Showing posts with label Crest Jazz Festival. Show all posts
Showing posts with label Crest Jazz Festival. Show all posts

Thursday, 2 August 2012

The Crest Jazz Festival and the amazing Charles Pasi

As the moon rose over the mountains, the sky turned from pink to mauve. Below us, stalls sold tartines and glasses of Clairette de Die (the local sparkling wine), while little children skipped hand in hand with their parents.

My daughter leaned over and whispered in my ear. ‘I’ve never seen such a well-behaved audience at a festival before,’ she said, astonished that everyone was clapping along in unison.

This was Crest Jazz Vocal, one of the highlights of my summer. We’d bought tickets to see Mountain Men, a zany Franco-Australian jazz duo, and Charles Pasi, a French blues singer and harmonica player who’s so talented I can’t believe he isn’t a superstar already. Actually, he was a finalist in the international Memphis Blues Festival in 2006 so he’s doing pretty well.

The Crest jazz festival has been going for 37 years and attracts audiences of all ages. The best moment of the night was when Charles Pasi beckoned the front few rows to join him and his band onstage. We were sitting near the back, I’m glad to say, but loads of people jumped up with alacrity. An elderly man in a dazzling white suit and jaunty hat danced wildly, a woman with a rucksack on her back jived fit to drop and even one of the Mountain Men couldn’t resist joining in. Charles Pasi and his band took it all in their good-natured stride.

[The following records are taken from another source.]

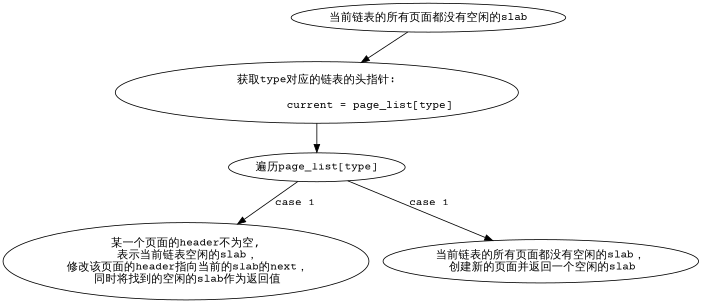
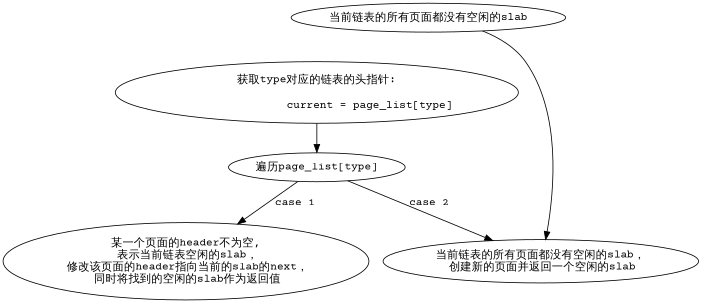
  digraph {
    fontname="Courier Prime"
    node [fontname="Courier Prime"]
    edge [fontname="Courier Prime"]
    n1 [label="当前链表的所有页面都没有空闲的slab"]
    n2 [label="获取type对应的链表的头指针:\n\n		current = page_list[type]"]
    n3 [label="遍历page_list[type]"]
    n4 [label="某一个页面的header不为空,\n 表示当前链表空闲的slab，\n 修改该页面的header指向当前的slab的next，\n 同时将找到的空闲的slab作为返回值"]
    n5 [label="当前链表的所有页面都没有空闲的slab，\n 创建新的页面并返回一个空闲的slab"]
-   n1 -> n2
+   n1 -> n5
    n2 -> n3
    n3 -> n4 [label="case 1"]
-   n3 -> n5 [label="case 1"]
+   n3 -> n5 [label="case 2"]
  }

At that moment something brushed the top of my head. I whirled round to see a tiny flying creature soar up, up and away. It was a bat! 

Sunday, 7 August 2011

Breakfast at a sunlit café in France

My lovely teenage daughter has arrived from London, laden with treats. From the depths of her suitcase she produces a mauve box of M&S Empress Grey tea bags (they’re simply the best), three mosquito nets, some Rococo fudge for her brother and a copy of last night’s Evening Standard. Even though I left my reporting job on the paper years ago, I’m an Evening Standard addict and the thought of reading it in deepest rural France is one of life’s little luxuries.

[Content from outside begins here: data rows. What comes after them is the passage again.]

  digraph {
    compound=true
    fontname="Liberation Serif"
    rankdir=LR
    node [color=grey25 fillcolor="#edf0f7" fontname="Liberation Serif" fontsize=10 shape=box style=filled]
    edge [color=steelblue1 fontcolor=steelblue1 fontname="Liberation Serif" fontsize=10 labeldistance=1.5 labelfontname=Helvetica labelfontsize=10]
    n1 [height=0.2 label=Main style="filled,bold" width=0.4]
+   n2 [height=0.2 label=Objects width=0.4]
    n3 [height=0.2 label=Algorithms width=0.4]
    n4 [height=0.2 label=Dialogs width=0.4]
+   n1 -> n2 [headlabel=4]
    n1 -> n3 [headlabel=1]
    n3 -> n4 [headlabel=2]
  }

I take the paper to the Café de Globe to read in the sun over a coffee. After years of getting the etiquette of French coffee completely wrong I now know it’s essential to order a café crème. If you ask for a café au lait the waiter (with a very withering look) will present you with a bowl of coffee topped with an alarming mass of whipped cream. On the same note, never ask for a café crème after midday in France. It must be a petit café or an espresso. Nothing else will do.

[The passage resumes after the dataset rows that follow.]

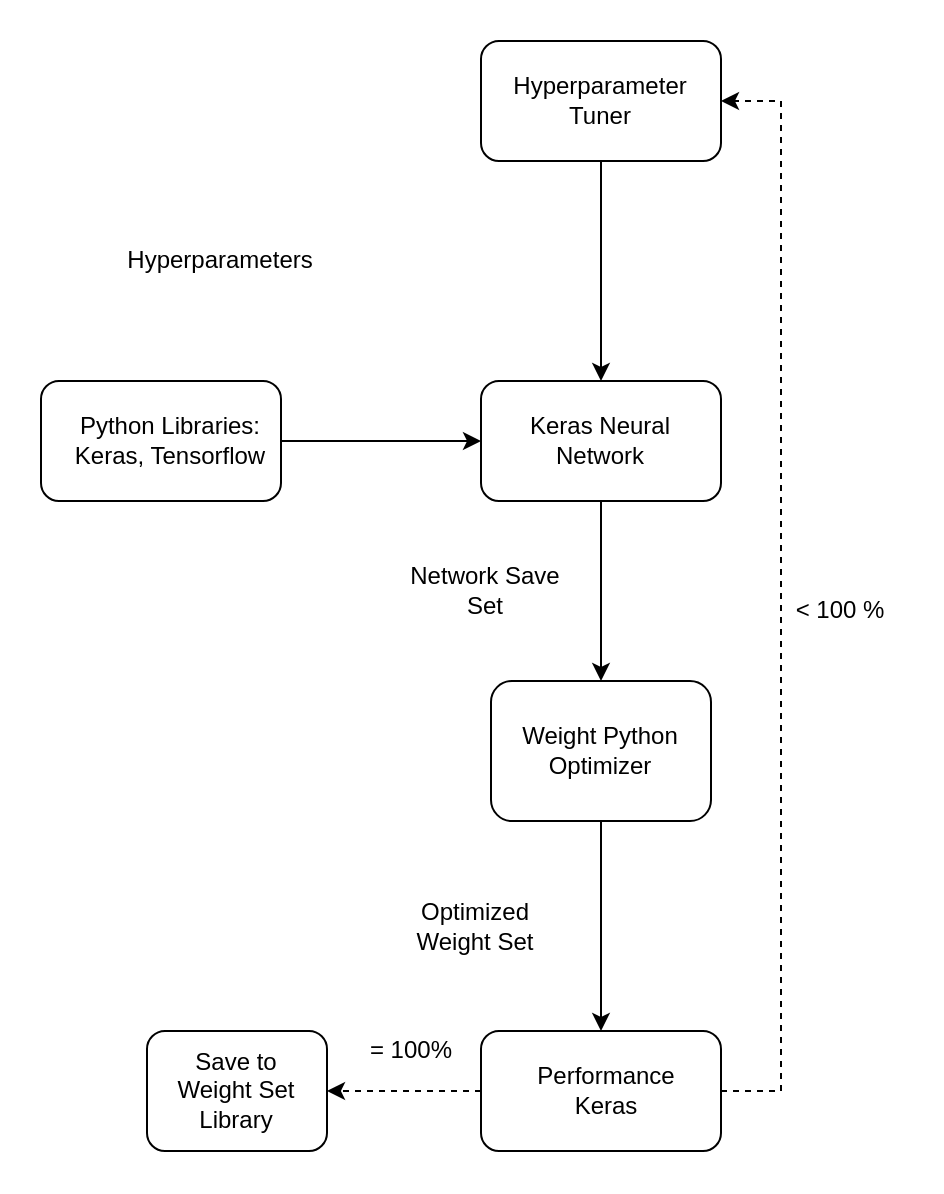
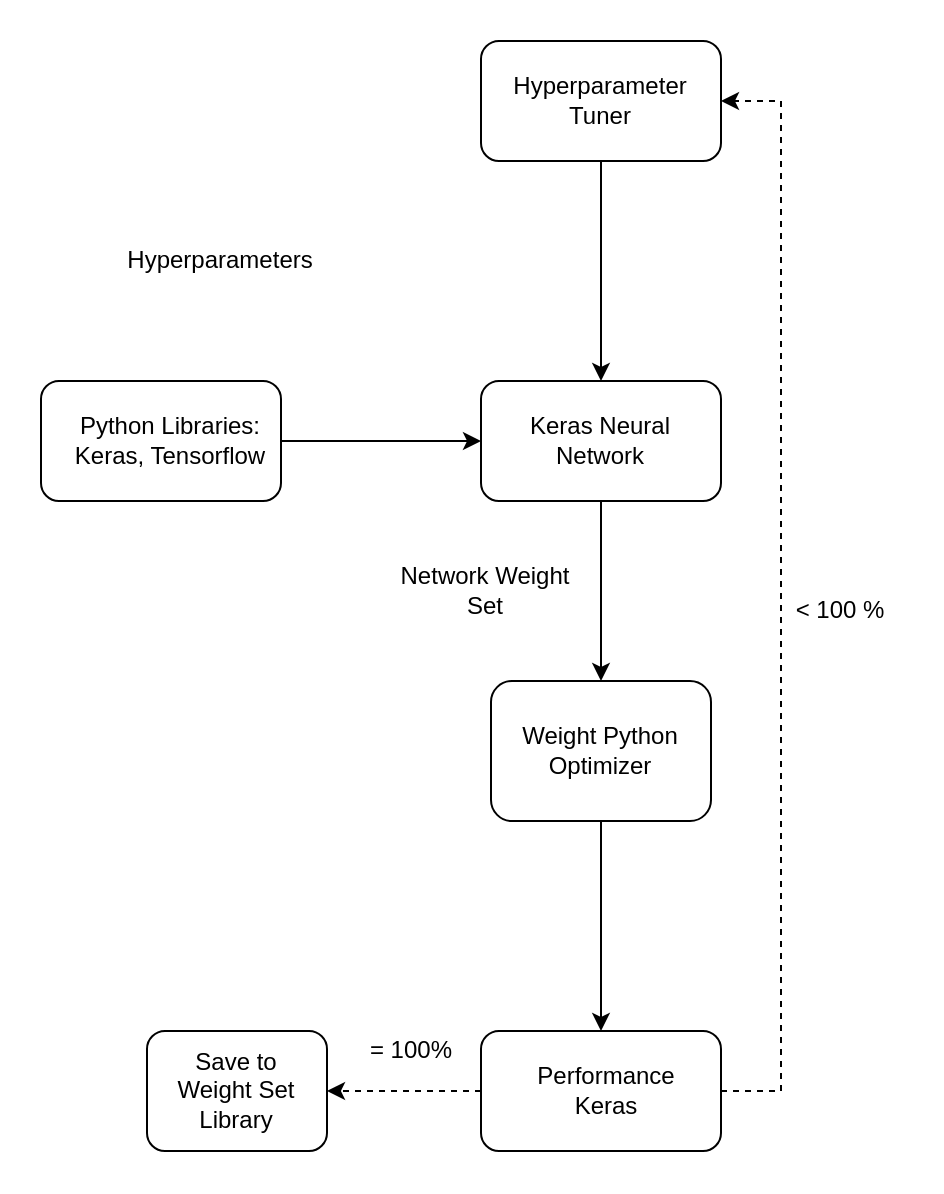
  <mxCell id="0" />
  <mxCell id="1" parent="0" />
  <mxCell id="2" value="" style="rounded=1;whiteSpace=wrap;html=1;" vertex="1" parent="1"><mxGeometry x="73" y="515" width="90" height="60" as="geometry" /></mxCell>
  <mxCell id="3" value="" style="rounded=1;whiteSpace=wrap;html=1;" vertex="1" parent="1"><mxGeometry x="240" y="20" width="120" height="60" as="geometry" /></mxCell>
  <mxCell id="4" style="edgeStyle=orthogonalEdgeStyle;rounded=0;orthogonalLoop=1;jettySize=auto;html=1;exitX=1;exitY=0.5;exitDx=0;exitDy=0;entryX=1;entryY=0.5;entryDx=0;entryDy=0;dashed=1;" edge="1" parent="1" source="18" target="3"><mxGeometry relative="1" as="geometry"><mxPoint x="430" y="50" as="targetPoint" /><Array as="points"><mxPoint x="390" y="545" /><mxPoint x="390" y="50" /></Array></mxGeometry></mxCell>
  <mxCell id="5" value="Weight Python Optimizer" style="rounded=1;whiteSpace=wrap;html=1;" vertex="1" parent="1"><mxGeometry x="245" y="340" width="110" height="70" as="geometry" /></mxCell>
  <mxCell id="6" value="" style="rounded=1;whiteSpace=wrap;html=1;" vertex="1" parent="1"><mxGeometry x="240" y="190" width="120" height="60" as="geometry" /></mxCell>
  <mxCell id="7" value="" style="rounded=1;whiteSpace=wrap;html=1;" vertex="1" parent="1"><mxGeometry x="20" y="190" width="120" height="60" as="geometry" /></mxCell>
  <mxCell id="8" value="Python Libraries: Keras, Tensorflow" style="text;html=1;strokeColor=none;fillColor=none;align=center;verticalAlign=middle;whiteSpace=wrap;rounded=0;" vertex="1" parent="1"><mxGeometry x="30" y="210" width="110" height="20" as="geometry" /></mxCell>
  <mxCell id="9" value="Keras Neural Network" style="text;html=1;strokeColor=none;fillColor=none;align=center;verticalAlign=middle;whiteSpace=wrap;rounded=0;" vertex="1" parent="1"><mxGeometry x="245" y="210" width="110" height="20" as="geometry" /></mxCell>
  <mxCell id="10" value="" style="endArrow=classic;html=1;" edge="1" parent="1" target="6"><mxGeometry width="50" height="50" relative="1" as="geometry"><mxPoint x="300" y="80" as="sourcePoint" /><mxPoint x="320" y="70" as="targetPoint" /></mxGeometry></mxCell>
  <mxCell id="11" value="" style="endArrow=classic;html=1;entryX=0;entryY=0.5;entryDx=0;entryDy=0;exitX=1;exitY=0.5;exitDx=0;exitDy=0;" edge="1" parent="1" source="8" target="6"><mxGeometry width="50" height="50" relative="1" as="geometry"><mxPoint x="130" y="330" as="sourcePoint" /><mxPoint x="180" y="280" as="targetPoint" /></mxGeometry></mxCell>
  <mxCell id="12" value="Hyperparameter Tuner" style="text;html=1;strokeColor=none;fillColor=none;align=center;verticalAlign=middle;whiteSpace=wrap;rounded=0;" vertex="1" parent="1"><mxGeometry x="280" y="40" width="40" height="20" as="geometry" /></mxCell>
  <mxCell id="13" value="" style="endArrow=classic;html=1;exitX=0.5;exitY=1;exitDx=0;exitDy=0;" edge="1" parent="1" source="6" target="5"><mxGeometry width="50" height="50" relative="1" as="geometry"><mxPoint x="10" y="510" as="sourcePoint" /><mxPoint x="60" y="460" as="targetPoint" /></mxGeometry></mxCell>
- <mxCell id="14" value="Network&amp;nbsp;Save Set" style="text;html=1;strokeColor=none;fillColor=none;align=center;verticalAlign=middle;whiteSpace=wrap;rounded=0;" vertex="1" parent="1"><mxGeometry x="200" y="285" width="85" height="20" as="geometry" /></mxCell>
+ <mxCell id="14" value="Network&amp;nbsp;Weight Set" style="text;html=1;strokeColor=none;fillColor=none;align=center;verticalAlign=middle;whiteSpace=wrap;rounded=0;" vertex="1" parent="1"><mxGeometry x="200" y="285" width="85" height="20" as="geometry" /></mxCell>
  <mxCell id="15" value="Hyperparameters" style="text;html=1;strokeColor=none;fillColor=none;align=center;verticalAlign=middle;whiteSpace=wrap;rounded=0;" vertex="1" parent="1"><mxGeometry x="90" y="120" width="40" height="20" as="geometry" /></mxCell>
  <mxCell id="16" value="&amp;lt; 100 %" style="text;html=1;strokeColor=none;fillColor=none;align=center;verticalAlign=middle;whiteSpace=wrap;rounded=0;" vertex="1" parent="1"><mxGeometry x="390" y="295" width="60" height="20" as="geometry" /></mxCell>
  <mxCell id="17" value="" style="endArrow=classic;html=1;exitX=0.5;exitY=1;exitDx=0;exitDy=0;entryX=0.5;entryY=0;entryDx=0;entryDy=0;" edge="1" parent="1" source="5" target="18"><mxGeometry width="50" height="50" relative="1" as="geometry"><mxPoint x="60" y="480" as="sourcePoint" /><mxPoint x="300" y="460" as="targetPoint" /></mxGeometry></mxCell>
  <mxCell id="18" value="" style="rounded=1;whiteSpace=wrap;html=1;" vertex="1" parent="1"><mxGeometry x="240" y="515" width="120" height="60" as="geometry" /></mxCell>
  <mxCell id="19" value="Performance Keras" style="text;html=1;strokeColor=none;fillColor=none;align=center;verticalAlign=middle;whiteSpace=wrap;rounded=0;" vertex="1" parent="1"><mxGeometry x="283" y="535" width="40" height="20" as="geometry" /></mxCell>
  <mxCell id="20" value="" style="endArrow=classic;html=1;dashed=1;exitX=0;exitY=0.5;exitDx=0;exitDy=0;entryX=1;entryY=0.5;entryDx=0;entryDy=0;" edge="1" parent="1" source="18" target="2"><mxGeometry width="50" height="50" relative="1" as="geometry"><mxPoint x="20" y="590" as="sourcePoint" /><mxPoint x="160" y="490" as="targetPoint" /></mxGeometry></mxCell>
  <mxCell id="21" value="= 100%" style="text;html=1;strokeColor=none;fillColor=none;align=center;verticalAlign=middle;whiteSpace=wrap;rounded=0;" vertex="1" parent="1"><mxGeometry x="177.5" y="515" width="55" height="20" as="geometry" /></mxCell>
  <mxCell id="22" value="Save to Weight Set Library" style="text;html=1;strokeColor=none;fillColor=none;align=center;verticalAlign=middle;whiteSpace=wrap;rounded=0;" vertex="1" parent="1"><mxGeometry x="83" y="525" width="70" height="40" as="geometry" /></mxCell>
- <mxCell id="23" value="Optimized Weight Set" style="text;html=1;strokeColor=none;fillColor=none;align=center;verticalAlign=middle;whiteSpace=wrap;rounded=0;" vertex="1" parent="1"><mxGeometry x="195" y="452.5" width="85" height="20" as="geometry" /></mxCell>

My teenage son dashes across the street to buy croissants from the boulangerie and we sit and eat them with our coffee. I can’t imagine Starbucks being impressed by customers arriving with breakfast from another shop but it seems utterly normal in France.

The pavement outside the Café de Globe is so hot that the waiter hurries out to extend the awning and give us a little more shade. The café is packed with old men drinking Pastis and poring over Le Figaro and workers from the Crest Jazz Festival (see above) chatting about last night's storming performance by pianist Chucho Valdes. When I open my Evening Standard. I’m stunned by the terrible news from home. While we have been merrily painting, decorating and rearranging furniture at the House with No Name, stock markets across the world have plunged into turmoil, an Eton schoolboy has been killed by a polar bear in Norway and there's been a riot in Tottenham.

Suddenly our pretty sunlit café in the south of France seems the most peaceful place in the world to be.